For pricing, click here.
For further information, click here.
Key Features
- Reliable Speaker Detection: The speaker detection is powered by our optimized version of the Talknet-ASD model, which greatly improves on the quality and cost of the open source variant.
- Robust Face Detection: You can use either YoloV8 and Mediapipe Face Detection as backends to detect faces.
- Segment by Scene: Get scene-by-scene active speaker data using our optimized implementation of Talknet-ASD
- Customize Speed and Cost: Choose which face detection algorithms and what fps to use to cut costs or boost quality. Choose to process certain sections of video.
Pricing
We price per minute of video. We bucket pricing into standard definition (<=720p), high definition (<=1080p), and 4k (>1080p) videos. We've listed the pay-as-you-go rates below.
Additionally, there's a small compute-based fee associated with processing object detection on YoloV8 or Mediapipe. Still, it is quite small relative to the rest of the processing, so we've not listed it here. If you increase the FPS of object detection, the compute price of the object detection algorithms will go up.

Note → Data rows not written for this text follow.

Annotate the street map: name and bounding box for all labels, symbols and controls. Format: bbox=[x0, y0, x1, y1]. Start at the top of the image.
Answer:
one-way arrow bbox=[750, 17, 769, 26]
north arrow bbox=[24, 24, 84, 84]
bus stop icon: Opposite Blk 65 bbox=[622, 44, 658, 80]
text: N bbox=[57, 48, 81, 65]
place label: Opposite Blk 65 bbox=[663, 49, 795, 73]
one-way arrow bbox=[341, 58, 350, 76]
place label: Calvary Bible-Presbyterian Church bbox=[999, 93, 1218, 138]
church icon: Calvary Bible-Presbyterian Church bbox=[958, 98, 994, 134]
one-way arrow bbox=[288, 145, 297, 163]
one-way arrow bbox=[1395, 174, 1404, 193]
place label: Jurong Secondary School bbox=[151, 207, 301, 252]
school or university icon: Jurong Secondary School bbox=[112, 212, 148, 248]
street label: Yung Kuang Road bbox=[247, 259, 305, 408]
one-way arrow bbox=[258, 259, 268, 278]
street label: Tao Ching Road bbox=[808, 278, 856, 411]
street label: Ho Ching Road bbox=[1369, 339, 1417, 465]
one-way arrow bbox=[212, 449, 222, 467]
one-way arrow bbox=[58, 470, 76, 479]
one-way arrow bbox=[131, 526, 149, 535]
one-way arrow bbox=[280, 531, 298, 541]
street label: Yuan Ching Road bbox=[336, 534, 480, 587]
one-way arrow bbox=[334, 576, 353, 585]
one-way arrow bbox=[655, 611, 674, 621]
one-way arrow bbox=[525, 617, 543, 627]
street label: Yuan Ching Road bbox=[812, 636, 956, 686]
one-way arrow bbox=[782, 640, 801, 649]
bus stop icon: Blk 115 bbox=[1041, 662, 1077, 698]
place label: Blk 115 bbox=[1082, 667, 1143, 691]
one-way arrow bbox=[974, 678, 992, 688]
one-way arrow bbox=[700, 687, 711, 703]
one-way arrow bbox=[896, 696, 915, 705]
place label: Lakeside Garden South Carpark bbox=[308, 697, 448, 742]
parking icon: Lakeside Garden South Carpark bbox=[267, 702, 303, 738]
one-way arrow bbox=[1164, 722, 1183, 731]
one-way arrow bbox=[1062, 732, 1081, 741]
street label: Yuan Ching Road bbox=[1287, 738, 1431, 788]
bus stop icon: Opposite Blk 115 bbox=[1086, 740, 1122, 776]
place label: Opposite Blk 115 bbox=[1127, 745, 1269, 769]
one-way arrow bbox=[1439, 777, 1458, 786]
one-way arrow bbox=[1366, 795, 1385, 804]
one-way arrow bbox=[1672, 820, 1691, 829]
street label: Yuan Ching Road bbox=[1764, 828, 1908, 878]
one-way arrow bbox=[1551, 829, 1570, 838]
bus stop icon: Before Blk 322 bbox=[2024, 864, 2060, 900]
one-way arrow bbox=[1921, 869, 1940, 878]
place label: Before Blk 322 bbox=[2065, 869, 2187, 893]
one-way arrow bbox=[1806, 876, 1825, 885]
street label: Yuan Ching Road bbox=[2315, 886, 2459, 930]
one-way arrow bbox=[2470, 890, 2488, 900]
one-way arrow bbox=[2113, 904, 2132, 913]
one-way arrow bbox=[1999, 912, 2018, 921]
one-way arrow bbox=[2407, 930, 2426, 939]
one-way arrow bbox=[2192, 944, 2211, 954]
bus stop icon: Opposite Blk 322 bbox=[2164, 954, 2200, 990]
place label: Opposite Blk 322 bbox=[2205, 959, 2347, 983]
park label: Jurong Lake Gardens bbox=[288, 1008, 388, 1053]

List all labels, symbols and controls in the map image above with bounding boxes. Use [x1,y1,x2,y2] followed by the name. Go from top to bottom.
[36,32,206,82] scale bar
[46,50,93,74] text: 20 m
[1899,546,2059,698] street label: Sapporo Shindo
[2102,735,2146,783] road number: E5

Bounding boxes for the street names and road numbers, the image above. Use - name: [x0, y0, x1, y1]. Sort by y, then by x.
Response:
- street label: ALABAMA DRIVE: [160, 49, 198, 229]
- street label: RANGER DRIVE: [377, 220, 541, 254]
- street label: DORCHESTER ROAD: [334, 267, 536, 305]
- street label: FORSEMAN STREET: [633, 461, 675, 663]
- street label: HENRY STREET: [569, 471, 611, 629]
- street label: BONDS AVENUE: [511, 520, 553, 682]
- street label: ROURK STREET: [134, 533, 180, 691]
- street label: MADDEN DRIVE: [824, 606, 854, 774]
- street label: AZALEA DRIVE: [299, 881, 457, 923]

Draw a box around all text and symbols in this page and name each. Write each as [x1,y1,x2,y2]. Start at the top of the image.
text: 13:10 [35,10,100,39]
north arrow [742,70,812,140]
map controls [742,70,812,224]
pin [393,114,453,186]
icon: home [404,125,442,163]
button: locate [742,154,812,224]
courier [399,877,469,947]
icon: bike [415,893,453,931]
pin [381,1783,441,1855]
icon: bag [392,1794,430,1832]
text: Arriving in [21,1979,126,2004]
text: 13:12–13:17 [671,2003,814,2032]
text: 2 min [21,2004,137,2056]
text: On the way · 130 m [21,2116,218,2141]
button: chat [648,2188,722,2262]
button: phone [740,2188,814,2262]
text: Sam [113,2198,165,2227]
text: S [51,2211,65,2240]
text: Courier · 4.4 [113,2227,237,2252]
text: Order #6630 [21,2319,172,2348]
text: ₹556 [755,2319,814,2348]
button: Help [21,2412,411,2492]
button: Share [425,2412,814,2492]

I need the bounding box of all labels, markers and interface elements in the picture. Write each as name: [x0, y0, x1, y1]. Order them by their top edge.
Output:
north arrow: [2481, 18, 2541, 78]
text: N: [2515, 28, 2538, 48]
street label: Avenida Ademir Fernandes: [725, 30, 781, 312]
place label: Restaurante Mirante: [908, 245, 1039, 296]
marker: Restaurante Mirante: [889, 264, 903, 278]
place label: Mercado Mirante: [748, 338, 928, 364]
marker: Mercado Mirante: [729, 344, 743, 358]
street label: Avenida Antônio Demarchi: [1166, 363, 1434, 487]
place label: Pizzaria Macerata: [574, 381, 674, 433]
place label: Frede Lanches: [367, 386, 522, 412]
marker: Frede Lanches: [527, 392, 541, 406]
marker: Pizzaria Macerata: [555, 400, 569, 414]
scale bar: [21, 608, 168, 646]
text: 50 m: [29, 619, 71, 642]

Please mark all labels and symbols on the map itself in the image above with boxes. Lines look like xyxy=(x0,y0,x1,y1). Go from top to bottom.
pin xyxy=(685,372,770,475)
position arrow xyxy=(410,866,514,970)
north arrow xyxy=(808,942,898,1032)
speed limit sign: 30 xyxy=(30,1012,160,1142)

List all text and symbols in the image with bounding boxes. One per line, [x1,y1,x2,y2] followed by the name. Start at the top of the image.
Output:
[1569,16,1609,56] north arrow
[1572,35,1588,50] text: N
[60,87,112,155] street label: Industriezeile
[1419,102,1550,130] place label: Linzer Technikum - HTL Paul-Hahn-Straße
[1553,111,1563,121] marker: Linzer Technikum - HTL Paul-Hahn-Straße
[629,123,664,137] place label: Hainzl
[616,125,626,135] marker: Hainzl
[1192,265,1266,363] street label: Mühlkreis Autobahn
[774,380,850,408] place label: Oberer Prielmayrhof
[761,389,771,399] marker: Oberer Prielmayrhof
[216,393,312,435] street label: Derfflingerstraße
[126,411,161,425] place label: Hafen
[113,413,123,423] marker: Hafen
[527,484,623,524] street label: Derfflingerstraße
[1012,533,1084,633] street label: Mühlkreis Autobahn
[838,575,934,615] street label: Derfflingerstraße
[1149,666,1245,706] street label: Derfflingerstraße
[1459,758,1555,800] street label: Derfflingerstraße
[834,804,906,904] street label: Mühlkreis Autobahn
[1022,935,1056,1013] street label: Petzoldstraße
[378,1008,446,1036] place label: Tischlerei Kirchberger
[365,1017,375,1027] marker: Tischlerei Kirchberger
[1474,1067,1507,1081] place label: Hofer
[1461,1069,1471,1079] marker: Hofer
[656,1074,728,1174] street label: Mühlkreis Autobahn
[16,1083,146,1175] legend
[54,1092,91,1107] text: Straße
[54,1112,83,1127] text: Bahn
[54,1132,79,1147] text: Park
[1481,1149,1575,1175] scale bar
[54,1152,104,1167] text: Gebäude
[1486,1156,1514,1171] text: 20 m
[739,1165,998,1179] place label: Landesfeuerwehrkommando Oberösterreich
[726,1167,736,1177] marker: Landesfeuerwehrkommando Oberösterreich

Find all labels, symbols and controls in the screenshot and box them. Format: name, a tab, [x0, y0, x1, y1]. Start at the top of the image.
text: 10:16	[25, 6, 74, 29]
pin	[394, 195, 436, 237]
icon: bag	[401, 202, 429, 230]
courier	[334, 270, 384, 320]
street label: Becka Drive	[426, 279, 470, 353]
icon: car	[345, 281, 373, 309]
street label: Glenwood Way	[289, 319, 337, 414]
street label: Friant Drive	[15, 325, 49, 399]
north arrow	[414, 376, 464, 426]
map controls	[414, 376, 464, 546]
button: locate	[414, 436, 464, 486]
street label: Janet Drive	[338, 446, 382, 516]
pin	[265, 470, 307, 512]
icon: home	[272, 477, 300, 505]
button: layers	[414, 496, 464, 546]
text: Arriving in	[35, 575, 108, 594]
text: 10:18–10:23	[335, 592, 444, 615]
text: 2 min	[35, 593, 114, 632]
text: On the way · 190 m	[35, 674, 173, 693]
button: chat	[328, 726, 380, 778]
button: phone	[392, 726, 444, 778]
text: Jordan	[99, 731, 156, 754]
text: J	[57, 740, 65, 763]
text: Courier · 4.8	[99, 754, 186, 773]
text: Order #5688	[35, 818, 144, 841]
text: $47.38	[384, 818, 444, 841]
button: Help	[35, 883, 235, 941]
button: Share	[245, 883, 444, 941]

The fee for Talknet-ASD is baked into the pricing below.
Resolution | Price / Minute |
---|---|
> 1080p (4k) | $0.117 |
> 720p (up to 1080p) | $0.065 |
≤ 720p | $0.052 |
Note: If your video is poorly encoded, we will re-encode it for you as it would otherwise cause the pipeline to be prohibitively slow. For this, we charge $0.01 per compute minute to re-encode the video.
Notes
Output Format
The output is a generated stream of JSONs, where each item in the stream is a specific scene. Within each item, the output is a dictionary. You can view the example format below. Note that the "related_scene" key is only outputted if the return_scene_data
param is enabled.
[
{
"frame_number": int,
"time_seconds": float,
"faces": [
{
"x1": int,
"y1": int,
"x2": int,
"y2": int,
"speaking_score": float (negative is not speaking, positive is speaking),
"active": bool (whether the person is speaking)
}
],
// "related_scene": { // Only returned if the `return_scene_data` param is enabled
// "start_seconds": float,
// "end_seconds": float,
// "start_frame": int,
// "end_frame": int,
// "start_timecode": string formatted like "00:00:00.000",
// "end_timecode": string formatted like "00:00:16.614",
// "scene_number": int,
// }
},
...
]
Speed Boost
The speed_boost
param, when toggled, uses Mediapipe Face Detection to detect faces in the video, which is faster but a bit less reliable than the default YoloV8 backend.
Getting Scene Data
It's common in active speaker detection to deal with cuts in the video jumping from speaker to speaker. Returning this scene information is an optional feature of this pipeline, which you can trigger with the return_scene_data
parameter. It gets returned with the key "related_scene".
If you only want the information about the start of each scene, you can use the return_scene_cuts_only
parameter to accomplish this, which truncates the output payload to the first image per scene.